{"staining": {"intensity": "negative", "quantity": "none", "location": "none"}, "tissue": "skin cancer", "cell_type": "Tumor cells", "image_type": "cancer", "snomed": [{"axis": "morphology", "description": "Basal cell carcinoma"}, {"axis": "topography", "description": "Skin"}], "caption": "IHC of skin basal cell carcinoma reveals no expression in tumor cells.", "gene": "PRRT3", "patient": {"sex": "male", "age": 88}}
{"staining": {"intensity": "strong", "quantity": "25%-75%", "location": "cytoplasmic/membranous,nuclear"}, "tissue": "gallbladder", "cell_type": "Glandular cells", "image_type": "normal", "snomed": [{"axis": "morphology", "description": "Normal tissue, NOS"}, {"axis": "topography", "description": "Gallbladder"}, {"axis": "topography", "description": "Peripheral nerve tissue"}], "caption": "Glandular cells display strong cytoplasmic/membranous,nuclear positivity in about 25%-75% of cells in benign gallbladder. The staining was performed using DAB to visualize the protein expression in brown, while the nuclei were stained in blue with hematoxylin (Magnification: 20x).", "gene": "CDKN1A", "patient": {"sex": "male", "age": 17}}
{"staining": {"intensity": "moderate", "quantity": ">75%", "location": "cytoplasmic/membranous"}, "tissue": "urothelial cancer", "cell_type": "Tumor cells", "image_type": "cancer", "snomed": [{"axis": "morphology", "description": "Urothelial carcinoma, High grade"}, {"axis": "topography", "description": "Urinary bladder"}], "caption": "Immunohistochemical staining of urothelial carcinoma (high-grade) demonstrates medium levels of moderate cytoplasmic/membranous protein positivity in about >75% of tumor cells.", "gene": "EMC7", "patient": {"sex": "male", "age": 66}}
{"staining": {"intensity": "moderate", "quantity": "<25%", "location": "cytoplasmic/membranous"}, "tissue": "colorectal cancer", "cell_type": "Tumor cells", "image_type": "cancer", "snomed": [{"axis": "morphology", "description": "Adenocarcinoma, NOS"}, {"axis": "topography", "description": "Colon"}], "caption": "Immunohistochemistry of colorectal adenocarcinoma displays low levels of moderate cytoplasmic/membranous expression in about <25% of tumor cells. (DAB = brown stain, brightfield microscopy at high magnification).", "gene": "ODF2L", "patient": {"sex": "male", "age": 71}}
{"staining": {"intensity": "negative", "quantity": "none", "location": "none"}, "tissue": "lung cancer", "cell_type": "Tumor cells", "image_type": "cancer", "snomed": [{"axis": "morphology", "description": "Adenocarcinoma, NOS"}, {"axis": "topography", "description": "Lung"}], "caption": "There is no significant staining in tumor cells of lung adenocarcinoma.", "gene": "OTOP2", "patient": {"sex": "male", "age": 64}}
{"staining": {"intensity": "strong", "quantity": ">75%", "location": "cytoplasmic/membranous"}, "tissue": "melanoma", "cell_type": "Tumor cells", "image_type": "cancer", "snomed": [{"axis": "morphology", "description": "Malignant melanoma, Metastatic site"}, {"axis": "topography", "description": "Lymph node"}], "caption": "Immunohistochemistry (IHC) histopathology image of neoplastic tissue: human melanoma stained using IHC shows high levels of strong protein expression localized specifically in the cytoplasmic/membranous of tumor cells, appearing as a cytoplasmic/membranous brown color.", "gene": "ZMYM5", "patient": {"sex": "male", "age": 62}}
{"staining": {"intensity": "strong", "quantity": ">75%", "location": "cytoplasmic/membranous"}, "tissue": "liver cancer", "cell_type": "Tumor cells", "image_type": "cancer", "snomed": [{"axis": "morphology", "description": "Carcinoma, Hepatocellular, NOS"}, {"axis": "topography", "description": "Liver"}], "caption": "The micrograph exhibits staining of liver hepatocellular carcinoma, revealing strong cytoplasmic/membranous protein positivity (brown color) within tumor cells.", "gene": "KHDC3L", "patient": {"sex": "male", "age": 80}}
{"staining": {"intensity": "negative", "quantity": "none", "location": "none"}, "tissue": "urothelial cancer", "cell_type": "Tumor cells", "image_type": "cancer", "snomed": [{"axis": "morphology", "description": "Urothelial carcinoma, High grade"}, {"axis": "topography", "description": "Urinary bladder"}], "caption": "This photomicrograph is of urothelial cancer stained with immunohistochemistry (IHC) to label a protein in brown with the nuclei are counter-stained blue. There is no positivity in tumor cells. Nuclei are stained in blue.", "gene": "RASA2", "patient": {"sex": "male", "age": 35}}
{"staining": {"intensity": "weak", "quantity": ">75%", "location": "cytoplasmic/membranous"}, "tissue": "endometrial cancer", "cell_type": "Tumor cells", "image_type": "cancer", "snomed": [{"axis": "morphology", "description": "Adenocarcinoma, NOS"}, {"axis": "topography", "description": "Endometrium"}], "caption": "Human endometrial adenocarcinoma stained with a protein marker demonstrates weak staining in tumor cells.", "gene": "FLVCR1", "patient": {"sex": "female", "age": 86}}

⁂

Using the listing above, pull out all lines that hold the word "demonstrates".

▶ **Solution to the problem**:
{"staining": {"intensity": "moderate", "quantity": ">75%", "location": "cytoplasmic/membranous"}, "tissue": "urothelial cancer", "cell_type": "Tumor cells", "image_type": "cancer", "snomed": [{"axis": "morphology", "description": "Urothelial carcinoma, High grade"}, {"axis": "topography", "description": "Urinary bladder"}], "caption": "Immunohistochemical staining of urothelial carcinoma (high-grade) demonstrates medium levels of moderate cytoplasmic/membranous protein positivity in about >75% of tumor cells.", "gene": "EMC7", "patient": {"sex": "male", "age": 66}}
{"staining": {"intensity": "weak", "quantity": ">75%", "location": "cytoplasmic/membranous"}, "tissue": "endometrial cancer", "cell_type": "Tumor cells", "image_type": "cancer", "snomed": [{"axis": "morphology", "description": "Adenocarcinoma, NOS"}, {"axis": "topography", "description": "Endometrium"}], "caption": "Human endometrial adenocarcinoma stained with a protein marker demonstrates weak staining in tumor cells.", "gene": "FLVCR1", "patient": {"sex": "female", "age": 86}}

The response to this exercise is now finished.